• **Material for this exercise**
-- Opening Marker --
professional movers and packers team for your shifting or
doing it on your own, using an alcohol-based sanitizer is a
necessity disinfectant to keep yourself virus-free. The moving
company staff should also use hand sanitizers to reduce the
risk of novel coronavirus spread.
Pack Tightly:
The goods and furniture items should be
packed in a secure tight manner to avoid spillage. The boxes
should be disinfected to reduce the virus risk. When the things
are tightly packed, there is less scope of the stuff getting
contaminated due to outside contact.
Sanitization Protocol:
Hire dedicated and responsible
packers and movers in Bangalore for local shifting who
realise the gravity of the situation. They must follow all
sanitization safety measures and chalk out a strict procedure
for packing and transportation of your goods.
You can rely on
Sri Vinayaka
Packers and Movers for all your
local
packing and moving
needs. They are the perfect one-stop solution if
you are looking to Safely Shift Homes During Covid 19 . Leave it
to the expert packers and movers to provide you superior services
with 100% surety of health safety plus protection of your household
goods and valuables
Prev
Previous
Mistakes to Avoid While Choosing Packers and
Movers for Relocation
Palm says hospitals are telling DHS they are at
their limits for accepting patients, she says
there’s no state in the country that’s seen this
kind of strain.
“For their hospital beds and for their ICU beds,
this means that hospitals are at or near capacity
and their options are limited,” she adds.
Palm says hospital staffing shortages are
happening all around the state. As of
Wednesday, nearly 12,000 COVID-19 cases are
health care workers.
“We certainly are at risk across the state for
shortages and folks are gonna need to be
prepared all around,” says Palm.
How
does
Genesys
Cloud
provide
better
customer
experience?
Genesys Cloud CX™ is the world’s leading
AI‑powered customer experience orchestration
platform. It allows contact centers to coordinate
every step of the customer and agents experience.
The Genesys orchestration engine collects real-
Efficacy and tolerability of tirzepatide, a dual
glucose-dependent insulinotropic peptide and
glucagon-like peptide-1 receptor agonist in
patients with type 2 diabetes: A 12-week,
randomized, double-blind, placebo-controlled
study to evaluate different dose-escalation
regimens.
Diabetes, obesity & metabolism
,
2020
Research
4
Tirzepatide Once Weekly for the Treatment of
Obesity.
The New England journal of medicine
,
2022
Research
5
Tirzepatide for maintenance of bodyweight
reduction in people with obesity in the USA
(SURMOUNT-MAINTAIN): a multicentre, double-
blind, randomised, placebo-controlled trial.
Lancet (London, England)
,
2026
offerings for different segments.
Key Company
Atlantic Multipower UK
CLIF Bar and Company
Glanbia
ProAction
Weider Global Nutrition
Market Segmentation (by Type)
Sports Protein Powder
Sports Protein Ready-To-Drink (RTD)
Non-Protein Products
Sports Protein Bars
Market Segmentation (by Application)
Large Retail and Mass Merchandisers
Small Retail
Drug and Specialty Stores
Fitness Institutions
-- Closing Marker --
• **Problem statement**
Quote the lines of the listing above that run from the line with "Large Retail and Mass Merchandisers" through its last line, both included, and nothing else.

• **Written response**
Large Retail and Mass Merchandisers
Small Retail
Drug and Specialty Stores
Fitness Institutions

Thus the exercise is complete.